1. Analyses based on utilization distributions (UDs) have been ubiquitous in animal space use studies, largely because they are computationally straightforward and relatively easy to employ. Conventional applications of resource utilization functions (RUFs) suggest that estimates of UDs can be used as response variables in a regression involving spatial covariates of interest. 2. It has been claimed that contemporary implementations of RUFs can yield inference about resource selection, although to our knowledge, an explicit connection has not been described. 3. We explore the relationships between RUFs and resource selection functions from a hueristic and simulation perspective. We investigate several sources of potential bias in the estimation of resource selection coefficients using RUFs (e.g. the spatial covariance modelling that is often used in RUF analyses). 4. Our findings illustrate that RUFs can, in fact, serve as approximations to RSFs and are capable of providing inference about resource selection, but only with some modification and under specific circumstances. 5. Using real telemetry data as an example, we provide guidance on which methods for estimating resource selection may be more appropriate and in which situations. In general, if telemetry data are assumed to arise as a point process, then RSF methods may be preferable to RUFs; however, modified RUFs may provide less biased parameter estimates when the data are subject to location error.

Three pathogens in sympatric populations of pumas, bobcats, and domestic cats: implications for infectious disease transmission.

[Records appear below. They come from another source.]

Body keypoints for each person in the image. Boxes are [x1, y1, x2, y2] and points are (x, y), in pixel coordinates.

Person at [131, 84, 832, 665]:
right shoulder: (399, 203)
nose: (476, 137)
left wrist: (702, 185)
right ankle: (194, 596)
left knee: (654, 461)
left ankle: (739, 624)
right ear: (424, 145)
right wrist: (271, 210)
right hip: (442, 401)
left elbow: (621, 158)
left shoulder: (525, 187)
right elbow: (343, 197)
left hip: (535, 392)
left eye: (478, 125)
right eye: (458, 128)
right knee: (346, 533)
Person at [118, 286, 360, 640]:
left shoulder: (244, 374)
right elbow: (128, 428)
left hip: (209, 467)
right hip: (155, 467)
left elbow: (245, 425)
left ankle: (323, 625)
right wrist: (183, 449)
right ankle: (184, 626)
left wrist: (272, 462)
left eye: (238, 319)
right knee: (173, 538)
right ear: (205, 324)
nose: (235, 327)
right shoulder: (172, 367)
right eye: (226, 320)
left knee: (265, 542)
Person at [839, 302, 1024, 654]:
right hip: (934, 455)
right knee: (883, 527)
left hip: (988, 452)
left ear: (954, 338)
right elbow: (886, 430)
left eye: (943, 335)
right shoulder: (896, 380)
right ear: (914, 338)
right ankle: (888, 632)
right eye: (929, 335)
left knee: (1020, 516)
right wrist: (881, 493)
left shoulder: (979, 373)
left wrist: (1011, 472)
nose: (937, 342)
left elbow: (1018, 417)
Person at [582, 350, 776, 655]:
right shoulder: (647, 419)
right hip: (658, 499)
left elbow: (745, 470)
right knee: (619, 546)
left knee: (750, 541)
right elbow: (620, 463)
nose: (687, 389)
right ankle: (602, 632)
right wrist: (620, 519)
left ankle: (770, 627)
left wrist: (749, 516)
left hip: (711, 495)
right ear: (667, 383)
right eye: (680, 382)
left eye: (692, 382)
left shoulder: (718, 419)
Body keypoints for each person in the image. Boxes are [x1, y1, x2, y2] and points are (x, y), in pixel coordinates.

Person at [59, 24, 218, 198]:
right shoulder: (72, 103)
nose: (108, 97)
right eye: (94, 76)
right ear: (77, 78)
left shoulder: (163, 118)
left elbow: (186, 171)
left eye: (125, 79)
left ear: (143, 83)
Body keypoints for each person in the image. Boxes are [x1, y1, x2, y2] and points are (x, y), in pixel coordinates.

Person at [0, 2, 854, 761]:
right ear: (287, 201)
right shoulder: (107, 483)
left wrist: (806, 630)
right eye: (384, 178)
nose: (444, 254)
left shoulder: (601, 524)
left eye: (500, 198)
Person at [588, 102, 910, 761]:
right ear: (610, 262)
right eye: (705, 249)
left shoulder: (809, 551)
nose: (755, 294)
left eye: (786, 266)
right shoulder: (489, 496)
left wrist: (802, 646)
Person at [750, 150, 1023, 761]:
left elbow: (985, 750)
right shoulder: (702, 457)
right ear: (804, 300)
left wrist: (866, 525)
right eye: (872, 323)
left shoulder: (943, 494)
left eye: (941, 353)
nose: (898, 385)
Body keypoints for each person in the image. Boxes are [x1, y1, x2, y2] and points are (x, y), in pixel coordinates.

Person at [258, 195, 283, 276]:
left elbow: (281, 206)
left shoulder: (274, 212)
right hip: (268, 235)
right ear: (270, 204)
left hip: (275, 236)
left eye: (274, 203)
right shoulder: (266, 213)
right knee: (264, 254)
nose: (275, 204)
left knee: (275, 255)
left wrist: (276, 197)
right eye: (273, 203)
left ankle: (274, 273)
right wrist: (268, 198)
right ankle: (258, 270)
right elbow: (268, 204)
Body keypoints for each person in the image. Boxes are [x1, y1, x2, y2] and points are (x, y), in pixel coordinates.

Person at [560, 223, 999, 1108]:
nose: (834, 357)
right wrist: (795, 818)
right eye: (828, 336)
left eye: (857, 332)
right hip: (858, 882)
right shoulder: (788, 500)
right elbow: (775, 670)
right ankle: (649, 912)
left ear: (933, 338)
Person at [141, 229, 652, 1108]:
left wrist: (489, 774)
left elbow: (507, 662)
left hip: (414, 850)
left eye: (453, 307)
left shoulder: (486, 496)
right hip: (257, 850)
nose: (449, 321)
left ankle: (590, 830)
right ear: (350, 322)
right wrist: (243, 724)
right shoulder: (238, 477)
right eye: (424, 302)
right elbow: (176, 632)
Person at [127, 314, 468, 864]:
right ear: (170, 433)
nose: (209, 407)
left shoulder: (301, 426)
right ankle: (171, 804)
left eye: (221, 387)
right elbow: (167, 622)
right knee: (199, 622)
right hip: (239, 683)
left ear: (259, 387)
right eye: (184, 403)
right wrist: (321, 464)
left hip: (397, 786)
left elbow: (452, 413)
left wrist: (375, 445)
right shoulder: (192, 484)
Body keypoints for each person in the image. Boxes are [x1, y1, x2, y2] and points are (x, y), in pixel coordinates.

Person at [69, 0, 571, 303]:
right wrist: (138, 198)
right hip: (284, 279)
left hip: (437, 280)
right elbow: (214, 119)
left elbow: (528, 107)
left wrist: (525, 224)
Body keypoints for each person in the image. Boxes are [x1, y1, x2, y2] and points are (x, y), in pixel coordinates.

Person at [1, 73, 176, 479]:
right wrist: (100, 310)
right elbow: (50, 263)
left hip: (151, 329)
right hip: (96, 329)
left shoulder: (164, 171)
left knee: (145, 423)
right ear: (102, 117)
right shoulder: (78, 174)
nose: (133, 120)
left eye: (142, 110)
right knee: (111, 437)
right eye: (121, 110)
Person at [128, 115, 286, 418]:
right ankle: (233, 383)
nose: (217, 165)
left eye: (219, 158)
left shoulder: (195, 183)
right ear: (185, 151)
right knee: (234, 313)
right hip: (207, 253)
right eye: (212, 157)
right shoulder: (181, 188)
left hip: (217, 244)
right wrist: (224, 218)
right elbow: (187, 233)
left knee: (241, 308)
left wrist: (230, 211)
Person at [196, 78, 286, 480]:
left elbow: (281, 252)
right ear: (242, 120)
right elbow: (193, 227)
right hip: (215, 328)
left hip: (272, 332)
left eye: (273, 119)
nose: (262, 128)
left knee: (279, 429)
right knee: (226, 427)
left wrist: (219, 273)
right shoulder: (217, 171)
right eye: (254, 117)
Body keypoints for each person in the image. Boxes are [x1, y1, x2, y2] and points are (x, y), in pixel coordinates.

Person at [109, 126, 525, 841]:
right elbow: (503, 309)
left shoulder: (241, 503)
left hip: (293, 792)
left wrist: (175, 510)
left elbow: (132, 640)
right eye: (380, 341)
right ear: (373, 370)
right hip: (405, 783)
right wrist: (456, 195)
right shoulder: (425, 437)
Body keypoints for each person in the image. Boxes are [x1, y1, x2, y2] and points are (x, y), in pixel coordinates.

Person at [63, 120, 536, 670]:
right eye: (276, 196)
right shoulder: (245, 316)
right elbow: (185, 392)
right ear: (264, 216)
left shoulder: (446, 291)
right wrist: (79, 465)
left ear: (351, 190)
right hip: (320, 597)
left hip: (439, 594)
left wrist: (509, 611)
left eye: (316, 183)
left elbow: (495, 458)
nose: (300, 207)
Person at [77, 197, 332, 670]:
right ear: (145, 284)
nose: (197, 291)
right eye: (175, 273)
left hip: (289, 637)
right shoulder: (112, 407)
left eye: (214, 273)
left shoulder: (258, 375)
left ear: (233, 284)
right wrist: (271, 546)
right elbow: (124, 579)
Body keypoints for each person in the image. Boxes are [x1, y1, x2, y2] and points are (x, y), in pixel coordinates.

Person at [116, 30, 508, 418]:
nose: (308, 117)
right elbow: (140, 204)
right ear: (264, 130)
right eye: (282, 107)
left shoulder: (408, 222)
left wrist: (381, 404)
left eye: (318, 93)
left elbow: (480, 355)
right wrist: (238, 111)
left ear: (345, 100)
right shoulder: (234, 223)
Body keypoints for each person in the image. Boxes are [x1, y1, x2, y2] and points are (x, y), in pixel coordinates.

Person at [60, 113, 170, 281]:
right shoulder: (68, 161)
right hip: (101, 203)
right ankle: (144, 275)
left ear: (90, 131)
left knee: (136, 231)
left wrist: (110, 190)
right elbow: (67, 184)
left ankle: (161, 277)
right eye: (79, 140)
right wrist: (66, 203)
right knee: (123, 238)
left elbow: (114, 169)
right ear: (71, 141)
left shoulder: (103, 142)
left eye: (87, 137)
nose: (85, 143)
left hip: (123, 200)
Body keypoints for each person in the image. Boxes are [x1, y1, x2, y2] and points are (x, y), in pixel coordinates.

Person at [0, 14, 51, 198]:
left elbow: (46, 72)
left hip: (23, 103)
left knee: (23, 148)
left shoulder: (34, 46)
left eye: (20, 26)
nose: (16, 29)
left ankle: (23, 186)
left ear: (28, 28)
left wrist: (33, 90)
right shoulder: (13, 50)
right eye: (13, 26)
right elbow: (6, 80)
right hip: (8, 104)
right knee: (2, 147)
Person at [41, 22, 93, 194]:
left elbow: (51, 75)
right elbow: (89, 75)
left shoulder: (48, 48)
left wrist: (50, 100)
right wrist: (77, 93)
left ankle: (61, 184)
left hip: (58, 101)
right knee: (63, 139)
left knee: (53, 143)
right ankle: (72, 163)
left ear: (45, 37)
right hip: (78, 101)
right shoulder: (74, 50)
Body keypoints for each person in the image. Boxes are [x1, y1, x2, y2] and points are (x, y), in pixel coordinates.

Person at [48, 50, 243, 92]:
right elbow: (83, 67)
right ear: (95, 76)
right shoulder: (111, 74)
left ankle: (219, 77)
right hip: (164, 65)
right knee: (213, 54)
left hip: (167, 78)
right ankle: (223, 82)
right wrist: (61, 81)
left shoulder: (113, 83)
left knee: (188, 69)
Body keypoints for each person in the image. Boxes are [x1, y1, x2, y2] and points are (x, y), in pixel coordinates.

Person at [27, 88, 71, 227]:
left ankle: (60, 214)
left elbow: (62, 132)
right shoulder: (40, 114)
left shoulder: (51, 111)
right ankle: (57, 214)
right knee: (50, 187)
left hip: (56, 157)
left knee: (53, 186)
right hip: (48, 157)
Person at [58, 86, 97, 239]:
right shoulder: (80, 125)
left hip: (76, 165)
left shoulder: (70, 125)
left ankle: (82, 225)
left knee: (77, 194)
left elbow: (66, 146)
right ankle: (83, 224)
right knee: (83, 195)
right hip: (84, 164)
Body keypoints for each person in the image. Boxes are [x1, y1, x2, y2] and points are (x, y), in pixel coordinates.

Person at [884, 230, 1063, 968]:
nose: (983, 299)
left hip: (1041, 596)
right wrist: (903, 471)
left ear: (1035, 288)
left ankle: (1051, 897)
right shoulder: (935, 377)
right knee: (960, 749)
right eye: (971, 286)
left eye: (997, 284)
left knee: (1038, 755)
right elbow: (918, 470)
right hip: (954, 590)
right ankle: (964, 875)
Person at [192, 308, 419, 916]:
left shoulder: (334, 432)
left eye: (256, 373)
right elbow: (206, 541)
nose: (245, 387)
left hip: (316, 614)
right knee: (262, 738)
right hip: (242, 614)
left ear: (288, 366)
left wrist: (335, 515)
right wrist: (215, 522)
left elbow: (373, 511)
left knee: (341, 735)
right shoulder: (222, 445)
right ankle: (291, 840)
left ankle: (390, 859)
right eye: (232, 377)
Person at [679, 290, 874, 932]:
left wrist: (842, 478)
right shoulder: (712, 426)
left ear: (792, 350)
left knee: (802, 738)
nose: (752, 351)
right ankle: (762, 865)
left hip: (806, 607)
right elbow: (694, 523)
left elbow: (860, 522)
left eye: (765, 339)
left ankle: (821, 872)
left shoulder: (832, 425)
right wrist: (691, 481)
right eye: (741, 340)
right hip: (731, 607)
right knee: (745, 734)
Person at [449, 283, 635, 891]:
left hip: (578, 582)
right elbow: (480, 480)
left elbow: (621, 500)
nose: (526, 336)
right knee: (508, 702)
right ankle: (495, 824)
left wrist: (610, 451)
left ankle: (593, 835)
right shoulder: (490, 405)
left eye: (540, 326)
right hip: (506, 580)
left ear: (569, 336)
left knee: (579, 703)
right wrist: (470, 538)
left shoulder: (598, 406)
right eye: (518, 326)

Anthropogenic landscape change can lead to increased opportunities for pathogen transmission between domestic and non-domestic animals. Pumas, bobcats, and domestic cats are sympatric in many areas of North America and share many of the same pathogens, some of which are zoonotic. We analyzed bobcat, puma, and feral domestic cat samples collected from targeted geographic areas. We examined exposure to three pathogens that are taxonomically diverse (bacterial, protozoal, viral), that incorporate multiple transmission strategies (vector-borne, environmental exposure/ingestion, and direct contact), and that vary in species-specificity. Bartonella spp., Feline Immunodeficiency Virus (FIV), and Toxoplasma gondii IgG were detected in all three species with mean respective prevalence as follows: puma 16%, 41% and 75%; bobcat 31%, 22% and 43%; domestic cat 45%, 10% and 1%. Bartonella spp. were highly prevalent among domestic cats in Southern California compared to other cohort groups. Feline Immunodeficiency Virus exposure was primarily associated with species and age, and was not influenced by geographic location. Pumas were more likely to be infected with FIV than bobcats, with domestic cats having the lowest infection rate. Toxoplasma gondii seroprevalence was high in both pumas and bobcats across all sites; in contrast, few domestic cats were seropositive, despite the fact that feral, free ranging domestic cats were targeted in this study. Interestingly, a directly transmitted species-specific disease (FIV) was not associated with geographic location, while exposure to indirectly transmitted diseases--vector-borne for Bartonella spp. and ingestion of oocysts via infected prey or environmental exposure for T. gondii--varied significantly by site. Pathogens transmitted by direct contact may be more dependent upon individual behaviors and intra-specific encounters. Future studies will integrate host density, as well as landscape features, to better understand the mechanisms driving disease exposure and to predict zones of cross-species pathogen transmission among wild and domestic felids.

Wild felids as hosts for human plague, Western United States.

Plague seroprevalence was estimated in populations of pumas and bobcats in the western United States. High levels of exposure in plague-endemic regions indicate the need to consider the ecology and pathobiology of plague in nondomestic felid hosts to better understand the role of these species in disease persistence and transmission.